Petronia y Rebeca no eran buenas amigas... más bien una mató a la otra.
Lestat de Lioncourt
Recuerdo a esa mujer como si fuese hoy
el mismo día en el cual sesgué su vida. Acepto que no suelo ser
así. No me gusta recrearme. La tortura no es mi estilo. Bueno, al
menos ese tipo de torturas. Para mí una muerte a golpes es mucho
mejor, pero reconozco que ella había tocado partes oscuras de mi
alma. No permito que toquen lo que es mío o que destrocen mis
tratos. Ella lo estaba haciendo. Estaba provocándome. Provocando que
actuara. Se lo dije a Manfred cuando nos vimos en aquel viaje, sin
embargo todos los hombres son iguales. Pocos piensan con la cabeza
cuando las piernas se cansan en la cama, los besos de una mujer son
intensos y sus pechos están colmados de perfume barato. Maldita
zorra...
Puedo usar mi cuerpo a mi antojo.
Cualquiera podría verme dos veces y no creer que soy el mismo ser.
Mi dualidad es perfecta. Soy el hombre más frío, calculador y
arrogante que puedas encontrar... o la mujer tímida, algo sensual y
profesional que te topes de frente. Mis pechos pueden ocultarse, mi
pose masculina realzarse y mis ojos convertirse en dos esferas
oscuras totalmente distintas. He aprendido. A base golpes, pero he
aprendido. La vida es eso: golpes.
Ella era muy distinta frente a Manfred
que frente a otros. La pude conocer en aquel viaje. Se deshacía en
halagos. Mi trabajo le interesaba tanto como mi entrepierna. Él ni
siquiera se fijaba en sus contoneos cuando una baraja de cartas
estaba frente a él. Siempre apostando fuerte. Siempre intentando
ganar más de lo que se puede. Así lo conocí y así siguio siendo.
Sigue apostando hoy en día, pero no más allá de las monedas que
roba a los imbéciles a los cuales les arranca parte de su vida.
Cuando me vio como mujer me trató con
la punta del pie. Fue bastante desagradable. Me miraba por encima del
hombro porque tenía más busto, más curvas, ojos más claros y piel
más canela. Ella se creía la diosa de la fortuna y del amor. Se
regodeaba en los regalos que Manfred le hacía gracias a un trato que
aún prevalecía entre ambos. Todo por ese dichoso santuario. Todo
porque él me cayó en gracia. Es raro que alguien me caiga bien y
él, pese a todo, me agradaba y me sigue agradando. No lo entiendo,
pero esa no es la cuestión. Ella se creía la mujer de ese pobre
desgraciado que aún lloraba por su difunta esposa.

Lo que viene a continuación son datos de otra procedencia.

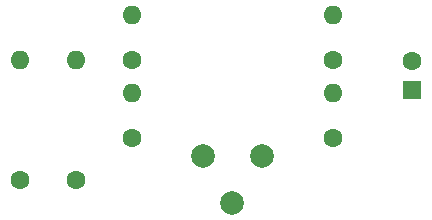
<source format=gbs>
G04 #@! TF.GenerationSoftware,KiCad,Pcbnew,(5.1.7)-1*
G04 #@! TF.CreationDate,2022-12-10T21:58:36+01:00*
G04 #@! TF.ProjectId,Skalen-Beleuchtung,536b616c-656e-42d4-9265-6c6575636874,rev?*
G04 #@! TF.SameCoordinates,Original*
G04 #@! TF.FileFunction,Soldermask,Bot*
G04 #@! TF.FilePolarity,Negative*
%FSLAX46Y46*%
G04 Gerber Fmt 4.6, Leading zero omitted, Abs format (unit mm)*
G04 Created by KiCad (PCBNEW (5.1.7)-1) date 2022-12-10 21:58:36*
%MOMM*%
%LPD*%
G01*
G04 APERTURE LIST*
%ADD10O,1.600000X1.600000*%
%ADD11C,1.600000*%
%ADD12R,1.600000X1.600000*%
%ADD13C,2.000000*%
G04 APERTURE END LIST*
D10*
X90000000Y-31190000D03*
D11*
X90000000Y-35000000D03*
D10*
X107000000Y-31190000D03*
D11*
X107000000Y-35000000D03*
D10*
X90000000Y-24550000D03*
D11*
X90000000Y-28360000D03*
D10*
X107000000Y-24550000D03*
D11*
X107000000Y-28360000D03*
X80500000Y-38520000D03*
D10*
X80500000Y-28360000D03*
D11*
X85250000Y-38520000D03*
D10*
X85250000Y-28360000D03*
D12*
X113750000Y-30975000D03*
D11*
X113750000Y-28475000D03*
D13*
X101000000Y-36500000D03*
X98500000Y-40500000D03*
X96000000Y-36500000D03*
M02*

</source>
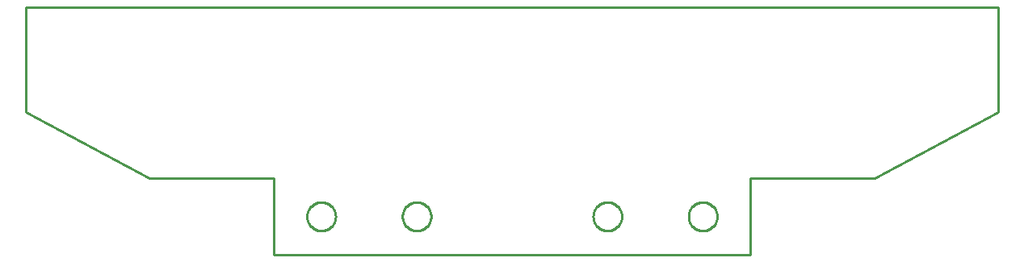
<source format=gbr>
G04 EAGLE Gerber RS-274X export*
G75*
%MOMM*%
%FSLAX34Y34*%
%LPD*%
%IN*%
%IPPOS*%
%AMOC8*
5,1,8,0,0,1.08239X$1,22.5*%
G01*
%ADD10C,0.254000*%


D10*
X-10000Y500000D02*
X120000Y430000D01*
X250000Y430000D01*
X250000Y350000D01*
X750000Y350000D01*
X750000Y430000D01*
X880000Y430000D01*
X1010000Y500000D01*
X1010000Y610000D01*
X-10000Y610000D01*
X-10000Y500000D01*
X615000Y389464D02*
X614924Y388396D01*
X614771Y387335D01*
X614543Y386288D01*
X614241Y385260D01*
X613867Y384256D01*
X613422Y383281D01*
X612908Y382341D01*
X612329Y381440D01*
X611687Y380582D01*
X610985Y379772D01*
X610228Y379015D01*
X609418Y378313D01*
X608560Y377671D01*
X607659Y377092D01*
X606719Y376578D01*
X605744Y376133D01*
X604740Y375759D01*
X603712Y375457D01*
X602665Y375229D01*
X601604Y375076D01*
X600536Y375000D01*
X599464Y375000D01*
X598396Y375076D01*
X597335Y375229D01*
X596288Y375457D01*
X595260Y375759D01*
X594256Y376133D01*
X593281Y376578D01*
X592341Y377092D01*
X591440Y377671D01*
X590582Y378313D01*
X589772Y379015D01*
X589015Y379772D01*
X588313Y380582D01*
X587671Y381440D01*
X587092Y382341D01*
X586578Y383281D01*
X586133Y384256D01*
X585759Y385260D01*
X585457Y386288D01*
X585229Y387335D01*
X585076Y388396D01*
X585000Y389464D01*
X585000Y390536D01*
X585076Y391604D01*
X585229Y392665D01*
X585457Y393712D01*
X585759Y394740D01*
X586133Y395744D01*
X586578Y396719D01*
X587092Y397659D01*
X587671Y398560D01*
X588313Y399418D01*
X589015Y400228D01*
X589772Y400985D01*
X590582Y401687D01*
X591440Y402329D01*
X592341Y402908D01*
X593281Y403422D01*
X594256Y403867D01*
X595260Y404241D01*
X596288Y404543D01*
X597335Y404771D01*
X598396Y404924D01*
X599464Y405000D01*
X600536Y405000D01*
X601604Y404924D01*
X602665Y404771D01*
X603712Y404543D01*
X604740Y404241D01*
X605744Y403867D01*
X606719Y403422D01*
X607659Y402908D01*
X608560Y402329D01*
X609418Y401687D01*
X610228Y400985D01*
X610985Y400228D01*
X611687Y399418D01*
X612329Y398560D01*
X612908Y397659D01*
X613422Y396719D01*
X613867Y395744D01*
X614241Y394740D01*
X614543Y393712D01*
X614771Y392665D01*
X614924Y391604D01*
X615000Y390536D01*
X615000Y389464D01*
X315000Y389464D02*
X314924Y388396D01*
X314771Y387335D01*
X314543Y386288D01*
X314241Y385260D01*
X313867Y384256D01*
X313422Y383281D01*
X312908Y382341D01*
X312329Y381440D01*
X311687Y380582D01*
X310985Y379772D01*
X310228Y379015D01*
X309418Y378313D01*
X308560Y377671D01*
X307659Y377092D01*
X306719Y376578D01*
X305744Y376133D01*
X304740Y375759D01*
X303712Y375457D01*
X302665Y375229D01*
X301604Y375076D01*
X300536Y375000D01*
X299464Y375000D01*
X298396Y375076D01*
X297335Y375229D01*
X296288Y375457D01*
X295260Y375759D01*
X294256Y376133D01*
X293281Y376578D01*
X292341Y377092D01*
X291440Y377671D01*
X290582Y378313D01*
X289772Y379015D01*
X289015Y379772D01*
X288313Y380582D01*
X287671Y381440D01*
X287092Y382341D01*
X286578Y383281D01*
X286133Y384256D01*
X285759Y385260D01*
X285457Y386288D01*
X285229Y387335D01*
X285076Y388396D01*
X285000Y389464D01*
X285000Y390536D01*
X285076Y391604D01*
X285229Y392665D01*
X285457Y393712D01*
X285759Y394740D01*
X286133Y395744D01*
X286578Y396719D01*
X287092Y397659D01*
X287671Y398560D01*
X288313Y399418D01*
X289015Y400228D01*
X289772Y400985D01*
X290582Y401687D01*
X291440Y402329D01*
X292341Y402908D01*
X293281Y403422D01*
X294256Y403867D01*
X295260Y404241D01*
X296288Y404543D01*
X297335Y404771D01*
X298396Y404924D01*
X299464Y405000D01*
X300536Y405000D01*
X301604Y404924D01*
X302665Y404771D01*
X303712Y404543D01*
X304740Y404241D01*
X305744Y403867D01*
X306719Y403422D01*
X307659Y402908D01*
X308560Y402329D01*
X309418Y401687D01*
X310228Y400985D01*
X310985Y400228D01*
X311687Y399418D01*
X312329Y398560D01*
X312908Y397659D01*
X313422Y396719D01*
X313867Y395744D01*
X314241Y394740D01*
X314543Y393712D01*
X314771Y392665D01*
X314924Y391604D01*
X315000Y390536D01*
X315000Y389464D01*
X715000Y389464D02*
X714924Y388396D01*
X714771Y387335D01*
X714543Y386288D01*
X714241Y385260D01*
X713867Y384256D01*
X713422Y383281D01*
X712908Y382341D01*
X712329Y381440D01*
X711687Y380582D01*
X710985Y379772D01*
X710228Y379015D01*
X709418Y378313D01*
X708560Y377671D01*
X707659Y377092D01*
X706719Y376578D01*
X705744Y376133D01*
X704740Y375759D01*
X703712Y375457D01*
X702665Y375229D01*
X701604Y375076D01*
X700536Y375000D01*
X699464Y375000D01*
X698396Y375076D01*
X697335Y375229D01*
X696288Y375457D01*
X695260Y375759D01*
X694256Y376133D01*
X693281Y376578D01*
X692341Y377092D01*
X691440Y377671D01*
X690582Y378313D01*
X689772Y379015D01*
X689015Y379772D01*
X688313Y380582D01*
X687671Y381440D01*
X687092Y382341D01*
X686578Y383281D01*
X686133Y384256D01*
X685759Y385260D01*
X685457Y386288D01*
X685229Y387335D01*
X685076Y388396D01*
X685000Y389464D01*
X685000Y390536D01*
X685076Y391604D01*
X685229Y392665D01*
X685457Y393712D01*
X685759Y394740D01*
X686133Y395744D01*
X686578Y396719D01*
X687092Y397659D01*
X687671Y398560D01*
X688313Y399418D01*
X689015Y400228D01*
X689772Y400985D01*
X690582Y401687D01*
X691440Y402329D01*
X692341Y402908D01*
X693281Y403422D01*
X694256Y403867D01*
X695260Y404241D01*
X696288Y404543D01*
X697335Y404771D01*
X698396Y404924D01*
X699464Y405000D01*
X700536Y405000D01*
X701604Y404924D01*
X702665Y404771D01*
X703712Y404543D01*
X704740Y404241D01*
X705744Y403867D01*
X706719Y403422D01*
X707659Y402908D01*
X708560Y402329D01*
X709418Y401687D01*
X710228Y400985D01*
X710985Y400228D01*
X711687Y399418D01*
X712329Y398560D01*
X712908Y397659D01*
X713422Y396719D01*
X713867Y395744D01*
X714241Y394740D01*
X714543Y393712D01*
X714771Y392665D01*
X714924Y391604D01*
X715000Y390536D01*
X715000Y389464D01*
X415000Y389464D02*
X414924Y388396D01*
X414771Y387335D01*
X414543Y386288D01*
X414241Y385260D01*
X413867Y384256D01*
X413422Y383281D01*
X412908Y382341D01*
X412329Y381440D01*
X411687Y380582D01*
X410985Y379772D01*
X410228Y379015D01*
X409418Y378313D01*
X408560Y377671D01*
X407659Y377092D01*
X406719Y376578D01*
X405744Y376133D01*
X404740Y375759D01*
X403712Y375457D01*
X402665Y375229D01*
X401604Y375076D01*
X400536Y375000D01*
X399464Y375000D01*
X398396Y375076D01*
X397335Y375229D01*
X396288Y375457D01*
X395260Y375759D01*
X394256Y376133D01*
X393281Y376578D01*
X392341Y377092D01*
X391440Y377671D01*
X390582Y378313D01*
X389772Y379015D01*
X389015Y379772D01*
X388313Y380582D01*
X387671Y381440D01*
X387092Y382341D01*
X386578Y383281D01*
X386133Y384256D01*
X385759Y385260D01*
X385457Y386288D01*
X385229Y387335D01*
X385076Y388396D01*
X385000Y389464D01*
X385000Y390536D01*
X385076Y391604D01*
X385229Y392665D01*
X385457Y393712D01*
X385759Y394740D01*
X386133Y395744D01*
X386578Y396719D01*
X387092Y397659D01*
X387671Y398560D01*
X388313Y399418D01*
X389015Y400228D01*
X389772Y400985D01*
X390582Y401687D01*
X391440Y402329D01*
X392341Y402908D01*
X393281Y403422D01*
X394256Y403867D01*
X395260Y404241D01*
X396288Y404543D01*
X397335Y404771D01*
X398396Y404924D01*
X399464Y405000D01*
X400536Y405000D01*
X401604Y404924D01*
X402665Y404771D01*
X403712Y404543D01*
X404740Y404241D01*
X405744Y403867D01*
X406719Y403422D01*
X407659Y402908D01*
X408560Y402329D01*
X409418Y401687D01*
X410228Y400985D01*
X410985Y400228D01*
X411687Y399418D01*
X412329Y398560D01*
X412908Y397659D01*
X413422Y396719D01*
X413867Y395744D01*
X414241Y394740D01*
X414543Y393712D01*
X414771Y392665D01*
X414924Y391604D01*
X415000Y390536D01*
X415000Y389464D01*
M02*

</source>
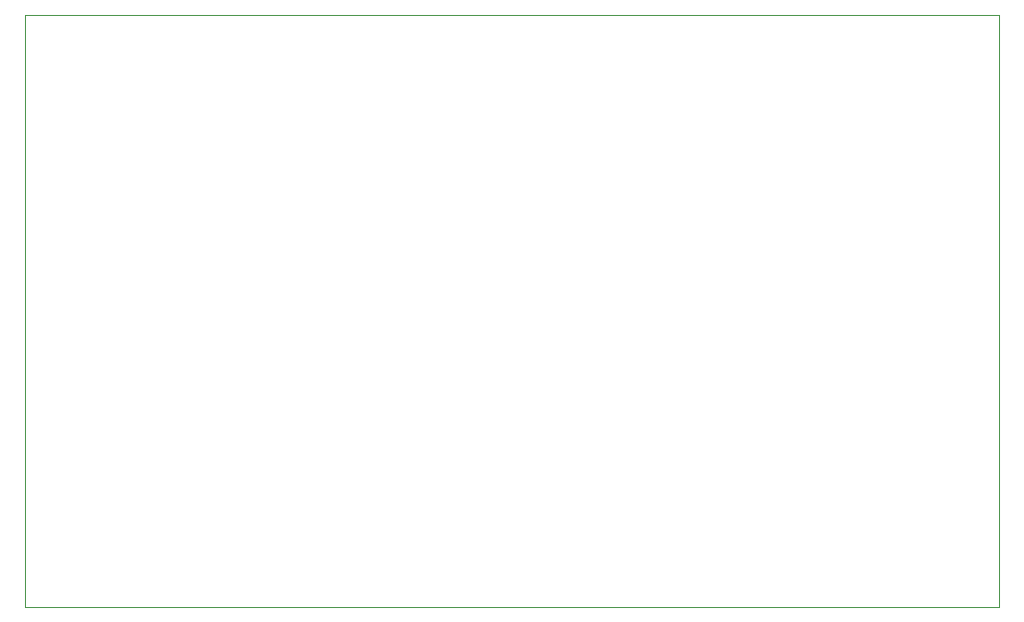
<source format=gm1>
G04 #@! TF.GenerationSoftware,KiCad,Pcbnew,6.0.2+dfsg-1*
G04 #@! TF.CreationDate,2023-07-29T12:32:46+02:00*
G04 #@! TF.ProjectId,MagicQuartz-Mega,4d616769-6351-4756-9172-747a2d4d6567,rev?*
G04 #@! TF.SameCoordinates,Original*
G04 #@! TF.FileFunction,Profile,NP*
%FSLAX46Y46*%
G04 Gerber Fmt 4.6, Leading zero omitted, Abs format (unit mm)*
G04 Created by KiCad (PCBNEW 6.0.2+dfsg-1) date 2023-07-29 12:32:46*
%MOMM*%
%LPD*%
G01*
G04 APERTURE LIST*
G04 #@! TA.AperFunction,Profile*
%ADD10C,0.050000*%
G04 #@! TD*
G04 #@! TA.AperFunction,Profile*
%ADD11C,0.100000*%
G04 #@! TD*
G04 APERTURE END LIST*
D10*
X62230000Y-105410000D02*
X62230000Y-104775000D01*
X144780000Y-104775000D02*
X144780000Y-105410000D01*
D11*
X144780000Y-154940000D02*
X62230000Y-154940000D01*
X144780000Y-105410000D02*
X144780000Y-154940000D01*
X62230000Y-154940000D02*
X62230000Y-105410000D01*
X62230000Y-104775000D02*
X144780000Y-104775000D01*
M02*

</source>
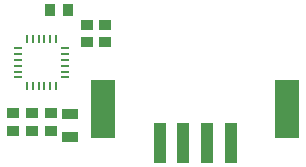
<source format=gtp>
G04 #@! TF.GenerationSoftware,KiCad,Pcbnew,5.1.9-73d0e3b20d~88~ubuntu18.04.1*
G04 #@! TF.CreationDate,2021-04-05T21:15:54-07:00*
G04 #@! TF.ProjectId,accelgyro_mpu6050_d2r3,61636365-6c67-4797-926f-5f6d70753630,rev?*
G04 #@! TF.SameCoordinates,Original*
G04 #@! TF.FileFunction,Paste,Top*
G04 #@! TF.FilePolarity,Positive*
%FSLAX46Y46*%
G04 Gerber Fmt 4.6, Leading zero omitted, Abs format (unit mm)*
G04 Created by KiCad (PCBNEW 5.1.9-73d0e3b20d~88~ubuntu18.04.1) date 2021-04-05 21:15:54*
%MOMM*%
%LPD*%
G01*
G04 APERTURE LIST*
%ADD10R,1.000760X0.899160*%
%ADD11R,0.899160X1.000760*%
%ADD12O,0.800100X0.248920*%
%ADD13O,0.248920X0.800100*%
%ADD14R,1.397000X0.889000*%
%ADD15R,1.120000X3.390000*%
%ADD16R,2.000000X5.000000*%
G04 APERTURE END LIST*
D10*
X140600000Y-105751840D03*
X140600000Y-104248160D03*
D11*
X145251840Y-95500000D03*
X143748160Y-95500000D03*
D10*
X142200000Y-105751840D03*
X142200000Y-104248160D03*
X143800000Y-105751840D03*
X143800000Y-104248160D03*
D12*
X141001020Y-98750320D03*
X141001020Y-99250700D03*
X141001020Y-99751080D03*
X141001020Y-100248920D03*
X141001020Y-100749300D03*
X141001020Y-101249680D03*
D13*
X141750320Y-101998980D03*
X142250700Y-101998980D03*
X142751080Y-101998980D03*
X143248920Y-101998980D03*
X143749300Y-101998980D03*
X144249680Y-101998980D03*
D12*
X144998980Y-101249680D03*
X144998980Y-100749300D03*
X144998980Y-100248920D03*
X144998980Y-99751080D03*
X144998980Y-99250700D03*
X144998980Y-98750320D03*
D13*
X144249680Y-98001020D03*
X143749300Y-98001020D03*
X143248920Y-98001020D03*
X142751080Y-98001020D03*
X142250700Y-98001020D03*
X141750320Y-98001020D03*
D14*
X145400000Y-104347500D03*
X145400000Y-106252500D03*
D10*
X146812000Y-96784160D03*
X146812000Y-98287840D03*
X148336000Y-98287840D03*
X148336000Y-96784160D03*
D15*
X155000000Y-106800000D03*
X157000000Y-106800000D03*
X159000000Y-106800000D03*
X153000000Y-106800000D03*
D16*
X163800000Y-103900000D03*
X148200000Y-103900000D03*
M02*

</source>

Un día se apareció en la pequeña
isla pantanosa que me cedió. Empezó a llorar y balbucear. Me
hablaba de como había tratado esa mujer a sus hijos. Pude ver la ira
y la decepción en su rostro. Tenía más de un motivo para usarlo en
contra de esa zorra. ¿Y adivinen qué pasó? Bueno, no adivinen ya
que lo saben.
Pedí que la trajera ante mí y cuando
la tuve le di una buena paliza. No la maté. Decidí dejarla viva y
colgada de un gancho como si fuera carne de matadero. Allí la
despellejé, torturé, arranqué la lengua y traté como la debería
de haber tratado la vida. Ella, que tenía todo lo que una mujer
desea, se comportaba como una vulgar arpía tratando a otros como
escoria. Odio a ese tipo de gente.
Cuando era una niña no tenía nada. Ni
siquiera puedo decir que era una niña. Siempre fui un pequeño
monstruo... como mucho... un error de la naturaleza, un monstruo, un
ser... Ella tampoco tenía mucho, pero era hermosa y lista. Detesto
que las mujeres que tienen poder lo desaprovechen. Las detesto.
Aquella noche volví a Nápoles
arrojándome a los brazos de mi creador. Arion me recogió como si
fuera un frágil nardo. Besó mis pómulos, acarició mis párpados
con sus labios y dejó un último beso en mi frente. Sentí su amor.
Supe desde el primer día que él sería mi amor más sincero y puro.
Comprendí que ningún hombre me amaría como él. Acepté eso del
mismo modo que acepté que él me amaba tal cual era. Manfred amaba
así a Virginia, pero no a Rebeca. Rebeca que yacía en el fondo del
pantano después de ser torturada. La misma mujer que me trató con
desprecio cuando intenté ser un igual.
Yo soy Petronia... y a mí nadie me
mira por encima del hombre. Quedan advertidos.